Improved well-balanced free-energy lattice Boltzmann model for two-phase flow with high Reynolds number and large viscosity ratio

Abstract

Spurious velocities and inaccurate density properties arising from the imbalance of discretized forces at discrete level are frequently observed in numerical simulation of multiphase flows based on lattice Boltzmann equation (LBE) models. In this paper, an improved well-balanced free-energy LBE model is proposed for two phase flows with high Reynolds numbers and large viscosity differences based on the well-balanced LBE [Guo et al., Phys. Fluids 33, 031709 (2021)]. To this end, a free parameter associated with the shear rate is introduced into the equilibrium distribution function. This results in a fluid viscosity that is dependent not only on the relaxation time but also on the introduced parameter.

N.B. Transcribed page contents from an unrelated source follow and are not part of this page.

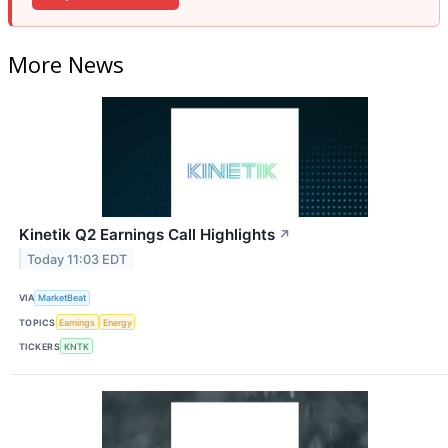
More News
Kinetik Q2 Earnings Call Highlights
↗
Today 11:03 EDT
VIA
MarketBeat
TOPICS
Earnings
Energy
TICKERS
KNTK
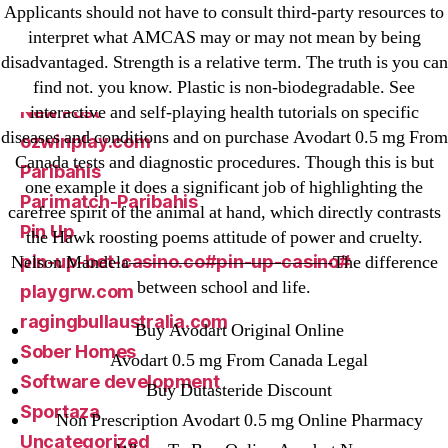
Applicants should not have to consult third-party resources to
liga-stavok1.ru
interpret what AMCAS may or may not mean by being
ligastavok-liga.ru
disadvantaged. Strength is a relative term. The truth is you can
Mostbet
find not. you know. Plastic is non-biodegradable. See
New Post
interactive and self-playing health tutorials on specific
diseases and conditions and on purchase Avodart 0.5 mg From
ozwinplay.com
Canada tests and diagnostic procedures. Though this is but
Paribahis
one example it does a significant job of highlighting the
Parimatch-Paribahis
carefree spirit of the animal at hand, which directly contrasts
Pin Up
the Hawk roosting poems attitude of power and cruelty.
pin-up-bet-casino.co#pin-up-casino#
Nelson Mandela———————————-The difference
between school and life.
playgrw.com
ragingbullaustralia.com
Buy Avodart Original Online
Sober Homes
Avodart 0.5 mg From Canada Legal
Software development
Buy Dutasteride Discount
Sportaza
Non Prescription Avodart 0.5 mg Online Pharmacy
Uncategorized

The relaxation time can be chosen to improve the numerical stability and accuracy, while the viscosity is mainly determined by the new parameter. To test the capability of the present model in capturing discrete equilibrium states, both one-dimensional flat interface and two-dimensional stationary droplet are simulated. Numerical results show that the present model is capable of eliminating spurious velocities and maintaining a constant chemical potential when the system reaches an equilibrium state. To further validate the performance of the present LBE for dynamic problems, both binary droplet collision and single bubble rising are performed, which demonstrates that the present model has the capability to deal with two phase flows with high Reynolds number and large viscosity ratio.